-- EXTRACTED ENTRIES follows --

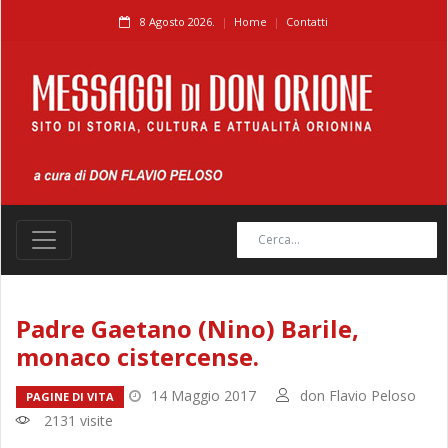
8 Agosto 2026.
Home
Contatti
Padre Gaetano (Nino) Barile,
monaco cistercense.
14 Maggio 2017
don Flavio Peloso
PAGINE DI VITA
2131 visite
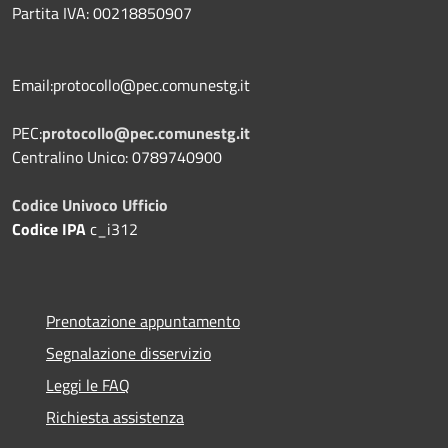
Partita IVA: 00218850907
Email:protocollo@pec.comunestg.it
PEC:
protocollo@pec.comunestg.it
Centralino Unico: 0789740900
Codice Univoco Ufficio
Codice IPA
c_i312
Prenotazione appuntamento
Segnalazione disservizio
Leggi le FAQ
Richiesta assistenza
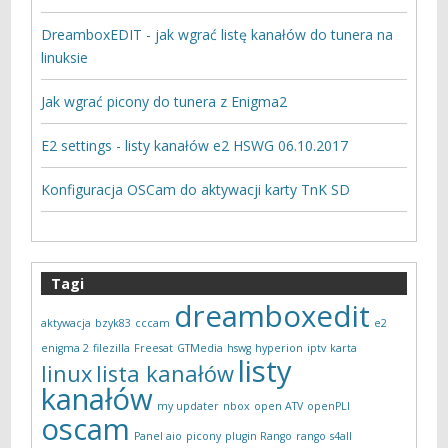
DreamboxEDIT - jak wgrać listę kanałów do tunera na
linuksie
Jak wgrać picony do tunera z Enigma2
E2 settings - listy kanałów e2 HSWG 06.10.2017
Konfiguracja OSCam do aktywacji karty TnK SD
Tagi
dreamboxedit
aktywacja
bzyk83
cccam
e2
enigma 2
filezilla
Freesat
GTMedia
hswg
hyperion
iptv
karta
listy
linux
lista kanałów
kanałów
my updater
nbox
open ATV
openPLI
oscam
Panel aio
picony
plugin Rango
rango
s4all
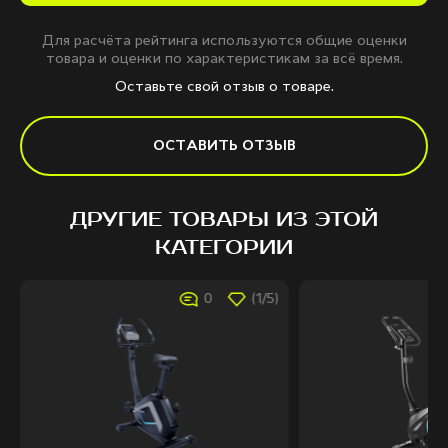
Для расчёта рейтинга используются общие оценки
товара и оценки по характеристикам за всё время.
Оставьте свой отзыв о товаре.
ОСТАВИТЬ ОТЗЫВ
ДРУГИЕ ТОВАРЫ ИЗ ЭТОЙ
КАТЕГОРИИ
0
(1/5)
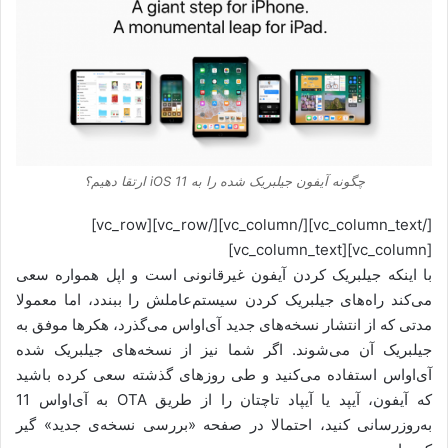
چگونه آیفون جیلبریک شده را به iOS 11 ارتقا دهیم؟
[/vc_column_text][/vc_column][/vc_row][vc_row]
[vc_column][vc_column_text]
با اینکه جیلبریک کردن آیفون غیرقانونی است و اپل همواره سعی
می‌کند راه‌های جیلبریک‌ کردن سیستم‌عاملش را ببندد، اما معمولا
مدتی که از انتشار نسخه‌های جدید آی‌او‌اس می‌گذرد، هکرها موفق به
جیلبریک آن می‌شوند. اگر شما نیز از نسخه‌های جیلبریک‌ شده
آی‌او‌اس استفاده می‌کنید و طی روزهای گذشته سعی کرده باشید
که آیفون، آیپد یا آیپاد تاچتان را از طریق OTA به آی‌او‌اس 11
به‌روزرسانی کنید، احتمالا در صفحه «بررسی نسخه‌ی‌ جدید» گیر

-- EXTRACTED ENTRIES concluded --
-- EXTRACTED ENTRIES follows --

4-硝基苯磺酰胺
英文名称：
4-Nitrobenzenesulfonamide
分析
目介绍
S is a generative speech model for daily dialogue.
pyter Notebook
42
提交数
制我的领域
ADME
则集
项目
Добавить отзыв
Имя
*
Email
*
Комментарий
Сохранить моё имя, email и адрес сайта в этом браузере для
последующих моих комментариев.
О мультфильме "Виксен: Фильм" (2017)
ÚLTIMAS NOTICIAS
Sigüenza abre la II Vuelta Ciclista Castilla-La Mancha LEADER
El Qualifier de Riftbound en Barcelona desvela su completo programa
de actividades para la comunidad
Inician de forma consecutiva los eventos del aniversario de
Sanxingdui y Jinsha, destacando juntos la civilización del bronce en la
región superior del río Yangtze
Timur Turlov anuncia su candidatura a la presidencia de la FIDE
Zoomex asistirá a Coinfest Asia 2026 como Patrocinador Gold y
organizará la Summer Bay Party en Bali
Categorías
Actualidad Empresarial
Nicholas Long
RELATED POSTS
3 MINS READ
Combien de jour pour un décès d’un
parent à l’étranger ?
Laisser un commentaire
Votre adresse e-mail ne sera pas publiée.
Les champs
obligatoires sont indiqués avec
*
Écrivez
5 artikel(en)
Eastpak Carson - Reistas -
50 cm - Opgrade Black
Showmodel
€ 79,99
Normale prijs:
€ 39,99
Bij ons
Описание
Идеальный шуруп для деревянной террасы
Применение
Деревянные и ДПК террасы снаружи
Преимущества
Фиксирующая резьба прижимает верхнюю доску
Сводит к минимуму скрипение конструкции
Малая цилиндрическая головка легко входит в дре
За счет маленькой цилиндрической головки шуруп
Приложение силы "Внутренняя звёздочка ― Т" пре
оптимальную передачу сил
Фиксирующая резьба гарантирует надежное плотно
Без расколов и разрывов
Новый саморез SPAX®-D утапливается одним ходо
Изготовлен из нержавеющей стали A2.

-- EXTRACTED ENTRIES concluded --
-- EXTRACTED ENTRIES follows --

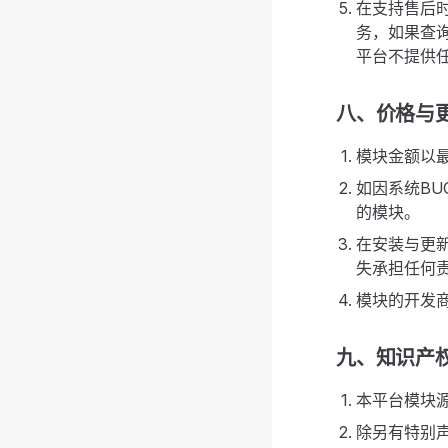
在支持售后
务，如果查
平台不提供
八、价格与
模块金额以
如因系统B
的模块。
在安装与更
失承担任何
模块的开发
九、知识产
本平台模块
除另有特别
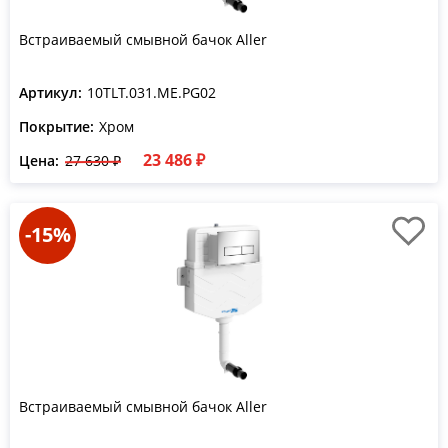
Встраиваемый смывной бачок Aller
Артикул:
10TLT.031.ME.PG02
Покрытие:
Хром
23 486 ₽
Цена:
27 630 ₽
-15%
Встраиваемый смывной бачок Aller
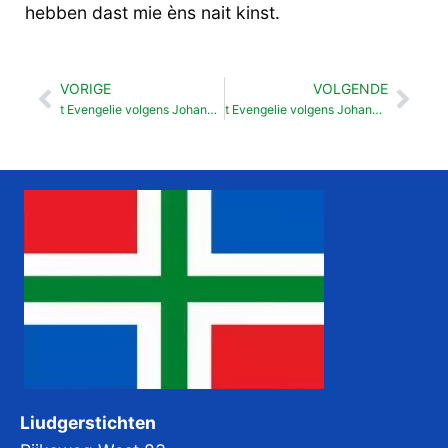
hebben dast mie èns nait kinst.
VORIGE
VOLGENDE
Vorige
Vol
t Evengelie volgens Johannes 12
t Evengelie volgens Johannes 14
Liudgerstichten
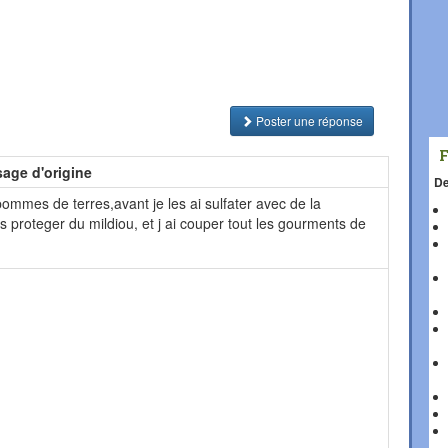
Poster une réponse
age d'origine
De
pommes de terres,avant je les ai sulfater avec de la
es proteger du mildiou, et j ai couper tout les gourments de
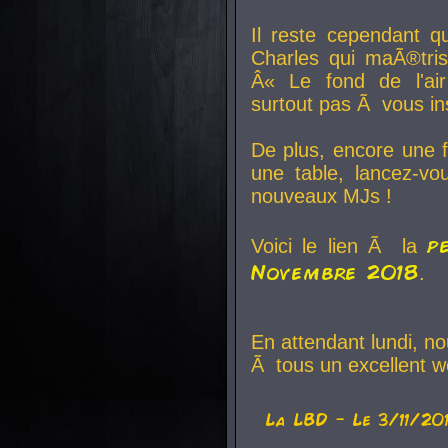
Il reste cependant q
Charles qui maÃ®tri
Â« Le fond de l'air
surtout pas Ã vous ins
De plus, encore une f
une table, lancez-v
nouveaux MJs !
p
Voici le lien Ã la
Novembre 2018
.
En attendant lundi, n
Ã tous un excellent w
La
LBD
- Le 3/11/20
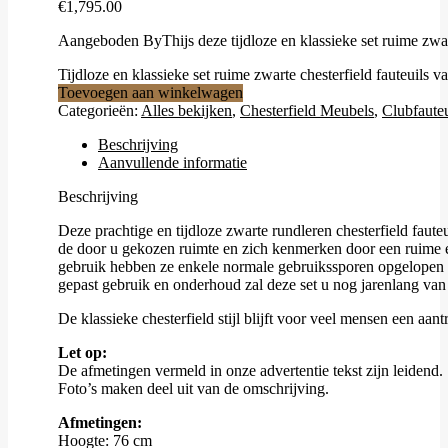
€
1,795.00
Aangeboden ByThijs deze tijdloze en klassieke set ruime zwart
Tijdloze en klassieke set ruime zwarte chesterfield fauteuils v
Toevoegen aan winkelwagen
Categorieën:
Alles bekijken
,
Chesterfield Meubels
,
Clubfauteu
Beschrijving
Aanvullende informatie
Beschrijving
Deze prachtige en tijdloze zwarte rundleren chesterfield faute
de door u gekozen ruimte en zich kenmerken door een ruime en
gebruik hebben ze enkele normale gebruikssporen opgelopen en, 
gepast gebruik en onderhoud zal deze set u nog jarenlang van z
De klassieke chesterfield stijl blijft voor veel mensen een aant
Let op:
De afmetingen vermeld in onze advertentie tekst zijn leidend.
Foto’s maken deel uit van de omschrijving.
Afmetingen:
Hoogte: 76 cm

-- EXTRACTED ENTRIES concluded --

_EXERCISE DESCRIPTION_:
Pick out every line of the records containing the string "کردن", and copy each such line in full. Letter case counts when matching.

_YOUR SOLUTION_:
با اینکه جیلبریک کردن آیفون غیرقانونی است و اپل همواره سعی
می‌کند راه‌های جیلبریک‌ کردن سیستم‌عاملش را ببندد، اما معمولا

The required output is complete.